Ambrose Street, Clarke Drive (then named Seminary Street), and
Locust Street into downtown. This change, at least from a
21st-century and/or flat-map perspective, makes little sense (EB
20 on Asbury Road would be going north-northwest) other than to
relieve traffic right by Loras College and perhaps avoid left
turns from Locust onto Loras (where US 61 turned east to head to
the Eagle Point Bridge).
- About
half of 4th Street between US 61/151 and the Shot Tower remained
intact until 2003. The easternmost part is now Star Brewery
Drive.
- Related routes:
- US 75: Replacement for 5 between Sioux City and Le Mars
- IA 3: Replacement for 5 between Le Mars and IA 7
- IA 7: Replacement for 5 in Great
Renumbering (the last remaining segment)
- US 20: Replacement for 5 east of Fort Dodge
- IA 360: Consolation prize for Newell after 5 was paved there
- IA 57: Replacement for US 20
between US 65 and US 218, in two portions
- IA 281: East-west segment from
Waterloo to V51, bypassed in 1958
- IA 416: Originally covering the entire route from Dyersville to
Dubuque when the route was straightened to the south in 1959, later
reduced to a spur to Centralia
- Spur to Farley was IA 418, but then dropped, with a tiny remnant
numbered IA 967
- The segment east of Dyersville was IA 420 for eight years, then
unsigned IA 968 (I)
- The spur to Centralia became unsigned IA 966 for unknown
reasons.
- Subsequent replacements as US 20 was four-laned:
- IA
928: old 20 from Fort Dodge to north of Williams
- IA
941 (IV): old 20 from north of Williams to Iowa Falls
- IA
939 (II): old 20 from Raymond to IA 187; signed 1986-2003
from Jesup eastward
- IA 947 (I): old 20 from IA
38 to IA 136
- IA
977 (unsigned): old IA 3 east of US 59 in Cherokee
- IA 997 (unsigned): old IA 5
on 3rd Avenue NW in northwest Fort Dodge
- See also: Sioux
City Highway Chronology, Fort
Dodge Highway Chronology, Waterloo/Cedar
Falls Highway Chronology, Dubuque
Highway Chronology
WEST End(?): Missouri River (Combination Bridge), Sioux City,
Woodbury County
The 1925 inset, the earliest one, marked IA 34 at the river, but would
5 stop short of the state line?
WEST End(?): IA 12/IA 23/IA 34, now Court St. at 4th St.,
Sioux City, Woodbury County
Facing northeast-ish (10/2/20)
If IA 5 didn't go to the Combination Bridge, the other option would be
Court Street at 4th Street, where it met the east-west highways. Today,
this is the heart of the 4th Street Historic District (PDF
guide here). From this corner, to the left would have been IA 5
and IA 12 and probably IA 29 too, with 12/29 splitting off a block
north. Ahead would have been IA 12, IA 23, and IA 34, which stayed
together to the intersection of Correctionville Road and Fairmount
Street. Behind, IA 23/34 (and 5, if it went to the state line) went to
the intersection of 4th Street and Pearl Street, where they split.

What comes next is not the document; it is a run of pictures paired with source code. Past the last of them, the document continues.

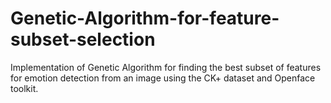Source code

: # Genetic-Algorithm-for-feature-subset-selection
Implementation of Genetic Algorithm for finding the best subset of features for emotion detection from an image using the CK+ dataset and Openface toolkit.
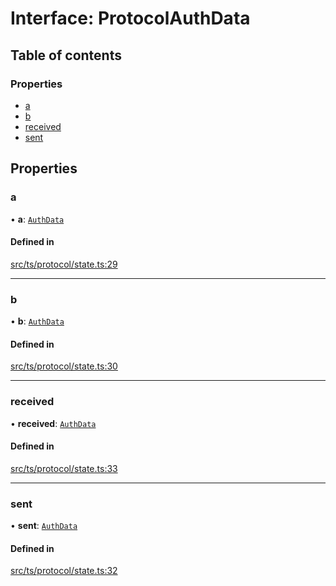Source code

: # Interface: ProtocolAuthData

## Table of contents

### Properties

- [a](ProtocolAuthData.md#a)
- [b](ProtocolAuthData.md#b)
- [received](ProtocolAuthData.md#received)
- [sent](ProtocolAuthData.md#sent)

## Properties

### a

• **a**: [`AuthData`](AuthData.md)

#### Defined in

[src/ts/protocol/state.ts:29](https://gitlab.com/i3-market/code/wp3/t3.2/i3m-wallet-monorepo/-/blob/2f29603/packages/wallet-protocol/src/ts/protocol/state.ts#L29)

___

### b

• **b**: [`AuthData`](AuthData.md)

#### Defined in

[src/ts/protocol/state.ts:30](https://gitlab.com/i3-market/code/wp3/t3.2/i3m-wallet-monorepo/-/blob/2f29603/packages/wallet-protocol/src/ts/protocol/state.ts#L30)

___

### received

• **received**: [`AuthData`](AuthData.md)

#### Defined in

[src/ts/protocol/state.ts:33](https://gitlab.com/i3-market/code/wp3/t3.2/i3m-wallet-monorepo/-/blob/2f29603/packages/wallet-protocol/src/ts/protocol/state.ts#L33)

___

### sent

• **sent**: [`AuthData`](AuthData.md)

#### Defined in

[src/ts/protocol/state.ts:32](https://gitlab.com/i3-market/code/wp3/t3.2/i3m-wallet-monorepo/-/blob/2f29603/packages/wallet-protocol/src/ts/protocol/state.ts#L32)
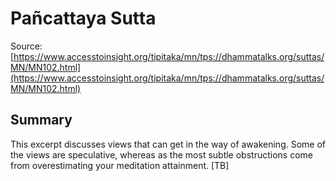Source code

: # Pañcattaya Sutta



Source: [https://www.accesstoinsight.org/tipitaka/mn/tps://dhammatalks.org/suttas/MN/MN102.html](https://www.accesstoinsight.org/tipitaka/mn/tps://dhammatalks.org/suttas/MN/MN102.html)



## Summary

This excerpt discusses views that can get in the way of awakening. Some of the views are speculative, whereas as the most subtle obstructions come from overestimating your meditation attainment. [TB]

Mural at northwest corner of 4th and Court (10/2/20)
Along the route
Facing west on 5, later US 20, later IA 939, now D22 (6/14/11)

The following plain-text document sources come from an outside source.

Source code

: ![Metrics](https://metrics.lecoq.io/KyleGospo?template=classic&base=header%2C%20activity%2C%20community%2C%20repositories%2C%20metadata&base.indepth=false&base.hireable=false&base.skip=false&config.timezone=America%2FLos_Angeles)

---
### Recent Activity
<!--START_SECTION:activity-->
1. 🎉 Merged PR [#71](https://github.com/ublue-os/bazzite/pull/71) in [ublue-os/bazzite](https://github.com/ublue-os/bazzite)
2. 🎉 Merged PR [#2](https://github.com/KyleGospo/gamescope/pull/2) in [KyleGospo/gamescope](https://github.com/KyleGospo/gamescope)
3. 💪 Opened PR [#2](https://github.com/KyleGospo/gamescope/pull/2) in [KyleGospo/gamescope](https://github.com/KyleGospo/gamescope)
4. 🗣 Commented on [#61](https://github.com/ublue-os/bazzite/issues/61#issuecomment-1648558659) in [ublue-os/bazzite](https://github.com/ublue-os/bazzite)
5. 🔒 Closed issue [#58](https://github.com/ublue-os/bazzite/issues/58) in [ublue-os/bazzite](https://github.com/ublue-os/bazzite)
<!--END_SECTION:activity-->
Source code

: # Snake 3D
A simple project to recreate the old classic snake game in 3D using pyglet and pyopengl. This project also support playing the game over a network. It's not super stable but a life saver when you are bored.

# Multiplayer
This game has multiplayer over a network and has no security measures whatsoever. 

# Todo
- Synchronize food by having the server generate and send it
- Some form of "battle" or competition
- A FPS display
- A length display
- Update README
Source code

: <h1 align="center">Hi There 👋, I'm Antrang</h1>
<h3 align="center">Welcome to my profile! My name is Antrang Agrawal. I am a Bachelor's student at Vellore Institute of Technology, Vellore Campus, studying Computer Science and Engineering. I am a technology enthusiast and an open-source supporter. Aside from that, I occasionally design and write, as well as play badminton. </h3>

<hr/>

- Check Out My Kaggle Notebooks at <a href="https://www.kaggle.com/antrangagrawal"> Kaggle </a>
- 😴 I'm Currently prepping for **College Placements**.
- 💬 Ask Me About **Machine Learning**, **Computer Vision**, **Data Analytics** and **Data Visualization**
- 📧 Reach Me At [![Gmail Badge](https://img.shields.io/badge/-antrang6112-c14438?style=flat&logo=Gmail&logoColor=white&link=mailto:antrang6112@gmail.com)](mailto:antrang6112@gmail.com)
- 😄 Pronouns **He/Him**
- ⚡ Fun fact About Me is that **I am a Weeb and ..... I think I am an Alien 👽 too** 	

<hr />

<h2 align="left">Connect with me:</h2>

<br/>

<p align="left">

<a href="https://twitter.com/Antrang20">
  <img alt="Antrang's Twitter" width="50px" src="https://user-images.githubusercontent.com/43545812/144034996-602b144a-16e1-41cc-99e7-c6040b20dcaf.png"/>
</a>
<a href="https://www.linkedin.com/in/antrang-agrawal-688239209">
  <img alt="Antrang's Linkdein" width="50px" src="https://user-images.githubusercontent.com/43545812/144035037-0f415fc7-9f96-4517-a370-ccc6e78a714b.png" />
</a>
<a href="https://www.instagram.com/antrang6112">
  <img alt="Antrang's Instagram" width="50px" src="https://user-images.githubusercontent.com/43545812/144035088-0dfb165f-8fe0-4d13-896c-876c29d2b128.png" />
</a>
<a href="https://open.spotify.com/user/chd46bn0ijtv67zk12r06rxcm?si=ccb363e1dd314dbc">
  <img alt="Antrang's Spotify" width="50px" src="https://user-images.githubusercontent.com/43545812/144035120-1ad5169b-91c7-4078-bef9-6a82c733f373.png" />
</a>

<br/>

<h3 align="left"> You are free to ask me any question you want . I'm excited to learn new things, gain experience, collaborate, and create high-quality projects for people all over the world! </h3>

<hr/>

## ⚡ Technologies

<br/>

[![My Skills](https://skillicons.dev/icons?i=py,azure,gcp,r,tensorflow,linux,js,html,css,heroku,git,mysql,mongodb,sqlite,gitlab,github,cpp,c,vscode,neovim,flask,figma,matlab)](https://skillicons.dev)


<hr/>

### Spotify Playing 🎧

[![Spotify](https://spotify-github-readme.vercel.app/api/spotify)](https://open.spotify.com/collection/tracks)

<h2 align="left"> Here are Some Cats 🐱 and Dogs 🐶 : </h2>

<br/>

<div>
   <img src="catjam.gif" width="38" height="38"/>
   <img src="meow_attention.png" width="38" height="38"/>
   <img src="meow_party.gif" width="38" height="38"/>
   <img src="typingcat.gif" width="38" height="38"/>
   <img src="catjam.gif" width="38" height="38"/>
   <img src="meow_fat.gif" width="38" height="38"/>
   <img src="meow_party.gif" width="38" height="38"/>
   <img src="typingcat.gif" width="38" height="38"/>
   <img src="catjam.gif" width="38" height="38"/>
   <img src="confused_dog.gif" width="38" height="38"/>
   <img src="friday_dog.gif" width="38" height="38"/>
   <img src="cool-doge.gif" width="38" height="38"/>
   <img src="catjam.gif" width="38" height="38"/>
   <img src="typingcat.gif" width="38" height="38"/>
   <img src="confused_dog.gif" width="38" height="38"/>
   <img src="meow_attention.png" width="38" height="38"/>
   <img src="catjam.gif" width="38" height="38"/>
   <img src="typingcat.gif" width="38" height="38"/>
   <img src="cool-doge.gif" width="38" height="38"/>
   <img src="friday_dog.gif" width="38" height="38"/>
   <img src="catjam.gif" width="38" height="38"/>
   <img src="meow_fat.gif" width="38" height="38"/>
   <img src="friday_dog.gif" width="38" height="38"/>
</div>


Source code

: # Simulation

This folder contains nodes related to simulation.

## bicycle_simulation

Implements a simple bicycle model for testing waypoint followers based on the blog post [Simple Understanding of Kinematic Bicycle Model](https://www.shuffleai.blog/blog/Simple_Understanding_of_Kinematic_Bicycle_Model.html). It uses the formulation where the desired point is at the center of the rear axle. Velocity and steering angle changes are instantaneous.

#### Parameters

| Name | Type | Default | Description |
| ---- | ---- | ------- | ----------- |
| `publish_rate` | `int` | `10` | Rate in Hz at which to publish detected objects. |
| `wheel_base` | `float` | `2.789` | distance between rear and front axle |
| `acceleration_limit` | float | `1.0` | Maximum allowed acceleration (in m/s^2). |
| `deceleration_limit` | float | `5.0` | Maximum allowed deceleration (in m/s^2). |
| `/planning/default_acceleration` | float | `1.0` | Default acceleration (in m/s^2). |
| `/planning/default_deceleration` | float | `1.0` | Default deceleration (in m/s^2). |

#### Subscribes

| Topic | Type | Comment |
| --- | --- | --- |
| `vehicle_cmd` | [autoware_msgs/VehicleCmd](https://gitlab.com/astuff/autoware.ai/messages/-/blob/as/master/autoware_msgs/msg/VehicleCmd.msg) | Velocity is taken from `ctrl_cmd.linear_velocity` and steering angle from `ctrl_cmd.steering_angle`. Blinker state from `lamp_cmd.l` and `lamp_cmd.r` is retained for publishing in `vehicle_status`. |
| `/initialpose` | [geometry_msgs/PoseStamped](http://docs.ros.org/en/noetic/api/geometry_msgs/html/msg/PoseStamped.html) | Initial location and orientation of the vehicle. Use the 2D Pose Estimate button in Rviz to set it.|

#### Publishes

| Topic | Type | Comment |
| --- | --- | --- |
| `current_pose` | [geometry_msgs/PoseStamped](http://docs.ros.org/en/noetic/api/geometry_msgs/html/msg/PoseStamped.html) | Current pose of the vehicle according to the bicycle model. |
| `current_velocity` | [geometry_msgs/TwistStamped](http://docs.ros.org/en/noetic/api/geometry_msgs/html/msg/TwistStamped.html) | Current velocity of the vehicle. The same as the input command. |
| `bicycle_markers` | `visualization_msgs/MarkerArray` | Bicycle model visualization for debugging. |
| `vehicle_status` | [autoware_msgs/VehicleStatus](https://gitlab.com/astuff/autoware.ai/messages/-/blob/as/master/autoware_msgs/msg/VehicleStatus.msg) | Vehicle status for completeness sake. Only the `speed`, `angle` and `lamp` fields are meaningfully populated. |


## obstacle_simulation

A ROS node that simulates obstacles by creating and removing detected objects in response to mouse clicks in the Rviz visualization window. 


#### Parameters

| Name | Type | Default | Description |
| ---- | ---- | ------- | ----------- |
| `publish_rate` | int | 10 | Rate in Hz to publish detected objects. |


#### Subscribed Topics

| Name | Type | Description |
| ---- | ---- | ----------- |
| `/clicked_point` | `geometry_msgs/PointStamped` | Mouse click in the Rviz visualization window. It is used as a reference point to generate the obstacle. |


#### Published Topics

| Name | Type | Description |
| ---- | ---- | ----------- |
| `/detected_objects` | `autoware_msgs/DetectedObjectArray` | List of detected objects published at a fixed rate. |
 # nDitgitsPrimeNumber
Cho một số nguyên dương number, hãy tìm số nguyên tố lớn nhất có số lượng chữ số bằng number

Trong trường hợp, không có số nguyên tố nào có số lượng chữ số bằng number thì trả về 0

This photo somewhat shows the bend to stay south of the railroad, the
only deviation from the section line between Raymond and IA 13.
EAST End: Illinois state line (High/Wagon Bridge), Dubuque
IA/East Dubuque IL, Dubuque County IA/Jo Daviess County IL
Facing east (8/9/07)
Originally, the route exited Dubuque on 4th Street, a bit north of Dodge,
which connected to a bridge originally built in 1887, beating out the
Ak-Sar-Ben bridge by one year as the oldest state-line bridge used for
highways in Iowa. Dubuque's new riverwalk has informative panels about the
Wagon Bridge and the Shot Tower near the railroad bridge.